Commission Pulls Plug on EU Wine Lake

Commission Pulls Plug on EU Wine Lake

The winemakers of Italy and France have another reason to weep into their glasses and get angry at their New World counterparts. Yesterday, in order to cease the continent’s wine from spilling into the inland sea, the European Commission declined to compensate for producing excessive wine and cautioned them as well as other countries in […]

The winemakers of Italy and France have another reason to weep into their glasses and get angry at their New World counterparts. Yesterday, in order to cease the continent’s wine from spilling into the inland sea, the European Commission declined to compensate for producing excessive wine and cautioned them as well as other countries in the European Union to expect less subsidy and make less wine.

Italian and French producers hoped that the Commissioner for Agriculture and Rural Development, Mariann Fisher Boel, would pay them to convert millions of liters wine into alcohol that can be used as biofuel in industry. She wanted winegrowers to uproot 400,000 acres of vines— and replace them with other crops.

Although she did agree to spend €131m (£90.3m) on the “crisis distillation” of 260m liters of Italian wine and 300m litres of French wine, the subsidy couldn’t meet what the winemakers originally demanded. Similar requests from Spain and Greece are also being taken into consideration.

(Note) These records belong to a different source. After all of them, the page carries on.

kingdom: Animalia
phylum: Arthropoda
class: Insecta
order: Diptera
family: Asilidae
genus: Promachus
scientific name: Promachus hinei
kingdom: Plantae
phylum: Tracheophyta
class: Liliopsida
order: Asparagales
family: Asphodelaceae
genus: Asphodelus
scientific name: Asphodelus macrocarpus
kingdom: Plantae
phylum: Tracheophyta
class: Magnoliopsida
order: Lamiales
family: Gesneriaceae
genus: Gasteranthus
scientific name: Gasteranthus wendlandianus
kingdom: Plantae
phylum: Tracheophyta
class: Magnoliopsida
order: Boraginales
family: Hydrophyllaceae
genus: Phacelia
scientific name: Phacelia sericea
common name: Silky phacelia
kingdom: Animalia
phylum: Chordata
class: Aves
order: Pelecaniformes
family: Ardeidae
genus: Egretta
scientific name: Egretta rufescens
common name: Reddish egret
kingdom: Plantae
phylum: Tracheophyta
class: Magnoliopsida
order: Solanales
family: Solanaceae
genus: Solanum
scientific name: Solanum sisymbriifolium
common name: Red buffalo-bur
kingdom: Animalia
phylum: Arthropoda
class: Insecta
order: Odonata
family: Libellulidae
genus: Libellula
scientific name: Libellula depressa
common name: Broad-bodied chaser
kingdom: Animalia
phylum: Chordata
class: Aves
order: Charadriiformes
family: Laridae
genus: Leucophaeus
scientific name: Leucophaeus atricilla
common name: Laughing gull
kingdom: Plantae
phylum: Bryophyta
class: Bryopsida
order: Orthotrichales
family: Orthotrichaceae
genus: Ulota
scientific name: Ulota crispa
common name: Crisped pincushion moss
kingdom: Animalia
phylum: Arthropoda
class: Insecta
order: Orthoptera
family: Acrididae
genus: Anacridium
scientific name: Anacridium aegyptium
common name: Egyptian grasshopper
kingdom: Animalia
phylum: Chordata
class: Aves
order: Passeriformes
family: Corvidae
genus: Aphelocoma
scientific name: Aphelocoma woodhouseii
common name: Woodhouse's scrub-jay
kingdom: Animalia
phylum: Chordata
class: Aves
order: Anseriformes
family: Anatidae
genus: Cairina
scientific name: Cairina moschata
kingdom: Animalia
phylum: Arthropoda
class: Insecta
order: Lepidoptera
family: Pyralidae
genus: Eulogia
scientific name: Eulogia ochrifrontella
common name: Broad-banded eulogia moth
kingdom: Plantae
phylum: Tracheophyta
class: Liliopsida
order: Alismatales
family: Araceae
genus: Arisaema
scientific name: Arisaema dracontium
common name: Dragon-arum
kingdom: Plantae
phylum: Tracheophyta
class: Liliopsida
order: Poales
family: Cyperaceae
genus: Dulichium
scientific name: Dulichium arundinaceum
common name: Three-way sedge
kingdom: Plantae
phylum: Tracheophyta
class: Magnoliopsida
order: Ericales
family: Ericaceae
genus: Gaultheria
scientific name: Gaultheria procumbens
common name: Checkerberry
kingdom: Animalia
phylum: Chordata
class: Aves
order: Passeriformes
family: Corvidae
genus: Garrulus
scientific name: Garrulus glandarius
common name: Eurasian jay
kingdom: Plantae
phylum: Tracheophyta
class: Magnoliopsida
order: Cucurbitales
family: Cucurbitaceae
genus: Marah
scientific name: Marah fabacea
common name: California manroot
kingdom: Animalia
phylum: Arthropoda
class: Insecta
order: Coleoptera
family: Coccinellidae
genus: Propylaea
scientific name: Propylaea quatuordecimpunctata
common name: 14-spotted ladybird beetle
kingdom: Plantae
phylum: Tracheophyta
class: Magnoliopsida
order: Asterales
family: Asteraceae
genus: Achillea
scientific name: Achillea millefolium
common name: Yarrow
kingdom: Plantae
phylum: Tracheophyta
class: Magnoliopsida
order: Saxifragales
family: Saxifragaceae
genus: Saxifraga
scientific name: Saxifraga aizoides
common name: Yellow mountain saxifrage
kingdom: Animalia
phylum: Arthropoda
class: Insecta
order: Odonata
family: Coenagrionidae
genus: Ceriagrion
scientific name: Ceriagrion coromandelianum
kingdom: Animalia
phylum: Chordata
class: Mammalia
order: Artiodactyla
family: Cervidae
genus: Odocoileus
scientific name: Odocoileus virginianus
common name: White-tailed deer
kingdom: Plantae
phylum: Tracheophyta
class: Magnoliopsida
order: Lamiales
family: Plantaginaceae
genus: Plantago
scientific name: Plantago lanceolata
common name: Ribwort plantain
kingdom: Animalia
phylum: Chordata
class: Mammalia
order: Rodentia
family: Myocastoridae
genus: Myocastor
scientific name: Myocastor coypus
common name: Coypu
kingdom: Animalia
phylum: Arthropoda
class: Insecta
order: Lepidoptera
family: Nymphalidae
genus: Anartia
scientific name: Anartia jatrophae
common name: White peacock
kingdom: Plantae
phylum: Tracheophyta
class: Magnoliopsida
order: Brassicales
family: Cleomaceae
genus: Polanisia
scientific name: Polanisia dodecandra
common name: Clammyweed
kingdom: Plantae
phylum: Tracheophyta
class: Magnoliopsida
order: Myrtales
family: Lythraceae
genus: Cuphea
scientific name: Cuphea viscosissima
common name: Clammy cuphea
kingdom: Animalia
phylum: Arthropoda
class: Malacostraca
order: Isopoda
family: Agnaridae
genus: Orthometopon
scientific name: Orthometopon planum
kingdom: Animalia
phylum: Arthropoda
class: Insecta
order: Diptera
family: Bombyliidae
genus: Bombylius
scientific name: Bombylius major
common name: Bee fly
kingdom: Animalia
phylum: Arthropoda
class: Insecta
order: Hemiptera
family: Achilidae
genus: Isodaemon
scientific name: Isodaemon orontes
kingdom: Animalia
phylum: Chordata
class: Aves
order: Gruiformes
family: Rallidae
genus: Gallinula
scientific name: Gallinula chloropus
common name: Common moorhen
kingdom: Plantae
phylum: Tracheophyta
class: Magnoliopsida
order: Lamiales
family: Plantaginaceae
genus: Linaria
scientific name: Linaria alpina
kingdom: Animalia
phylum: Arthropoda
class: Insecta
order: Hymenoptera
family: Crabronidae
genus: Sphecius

Ms Fischer Boel said, “ Crisis distillation is becoming a depressingly regular feature of our Common Market Organisation for wine.

"While it offers temporary assistance to producers, it does not deal with the core of the problem – that Europe is producing too much wine for which there is no market."

She further adds, "We must increase the competitiveness of the EU’s wine producers, strengthen the reputation of EU quality wine as the best in the world, recover old markets, and win new ones,".

"We must create a wine regime that operates through clear, simple rules, and ensures a balance between supply and demand. And we must create a system that preserves the best traditions of EU wine production and reinforces the social and environmental fabric of wine producing regions."

Europe has witnessed a decline in demand for its wine due to cheaper wines produced by New World countries such as Australia, Argentina, New Zealand, Chile and South Africa. France’s €5.7bn industry, employing 500,000 people saw a drop of nearly 10% in exporting some of its finest wines in 2004.

The commissioner promised to present revised proposals on June 22.